Zolani Stewart talked at Critical Proximity about the necessity of weird games for criticism. Is APP a weird game? I have no idea, but it generated some weird thoughts for such a short/small game. That being said, I often had to read them onto the game. It’s entirely possible that I’ve pulled a Janet Murray on Tetris here! Mainstream titles with heavy narrative bases reproduce ideologies in a very active way that is different from a game like APP. They require a different kind of reading than what was present here. We need to be able to talk about them both though. What we need are different ways of discussing that reproduction to accommodate those kinds of readings and writings. To steal from Barthes, we probably need concepts like readerly and writerly to understand the ideological flows within different games. We need to understand when we are conversing with the text and when we aren’t. Go download APP and read whatever you can onto it because you’ll be doing a lot more listening when you pick up the next Call of Duty.

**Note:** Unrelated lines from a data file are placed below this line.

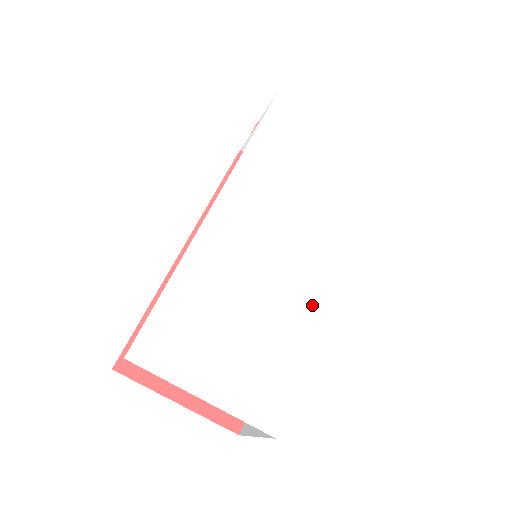
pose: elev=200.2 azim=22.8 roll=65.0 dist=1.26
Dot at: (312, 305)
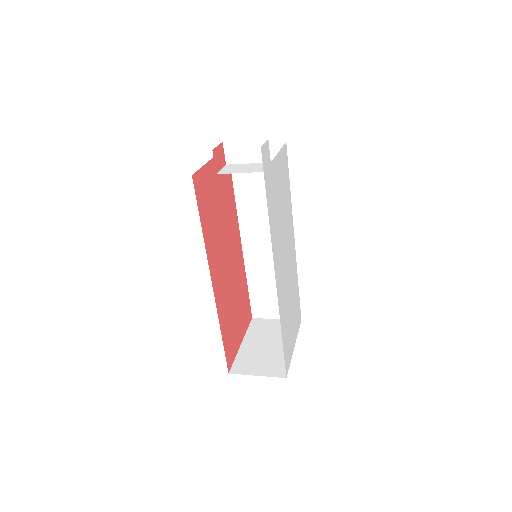
Dot at: occluded
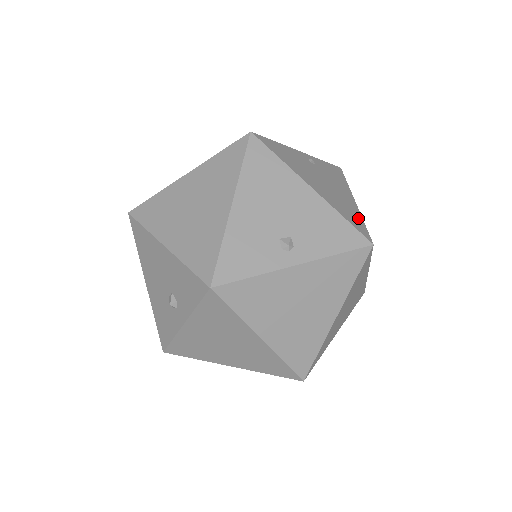
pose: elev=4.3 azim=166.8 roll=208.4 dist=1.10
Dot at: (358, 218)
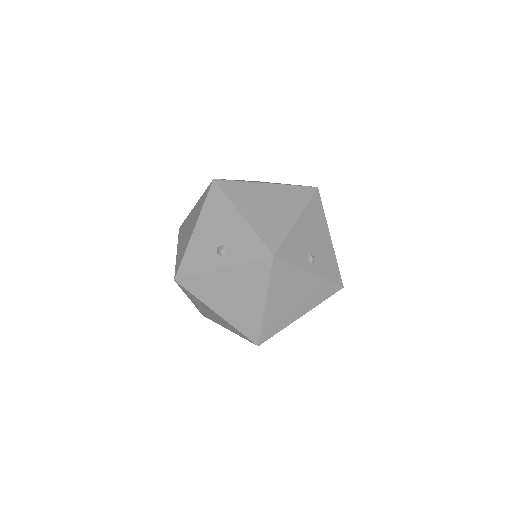
Dot at: occluded
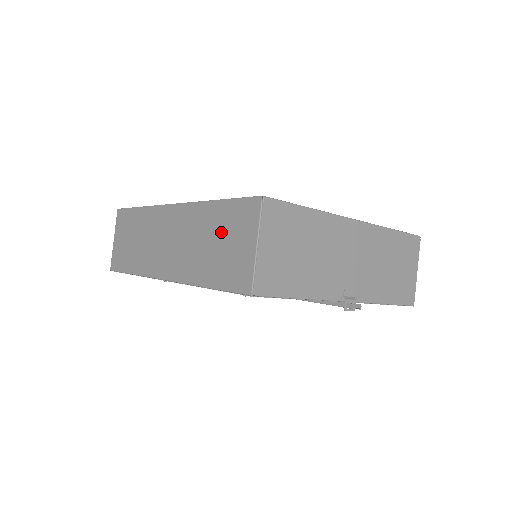
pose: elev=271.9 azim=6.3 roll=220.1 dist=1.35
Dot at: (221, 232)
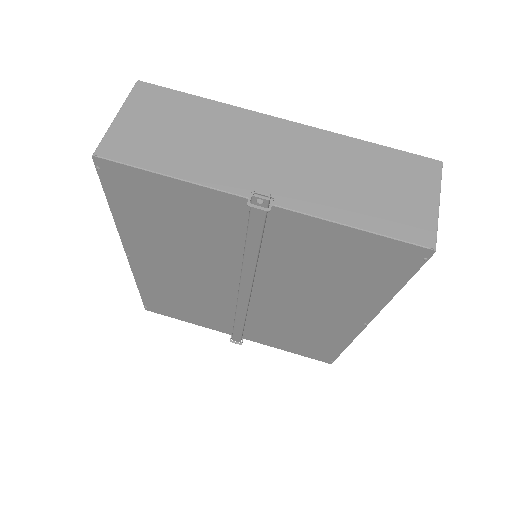
Dot at: occluded
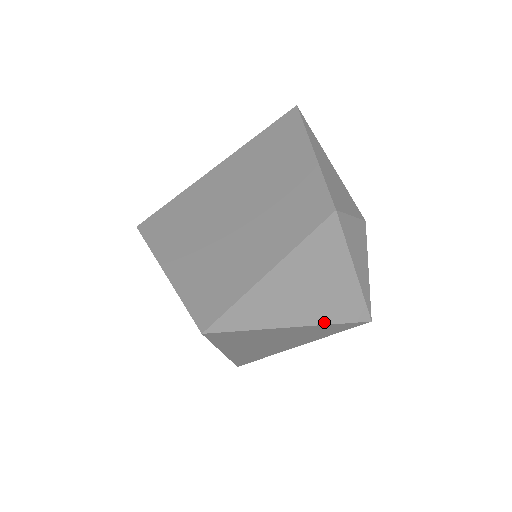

In medical anthropology at least, our (meaning “people’s”) attribution of qualities/goodness/morality/expectations to certain colors has recently been re-dubbed the “meaning response.” (The old terminology sometimes referred to this as “the placebo effect” – i.e., why are people afraid to take red pills, but they’re fine with taking blue ones?) I would guess that since black/darkness/lack of light is closely linked to death, it makes “sense,” and is meaningful, to have the end screen of a video game be black. Perhaps white suggests heaven or transcendence? Which I imagine is a less popular theme in the mostly secular gaming world. Interesting read, as always!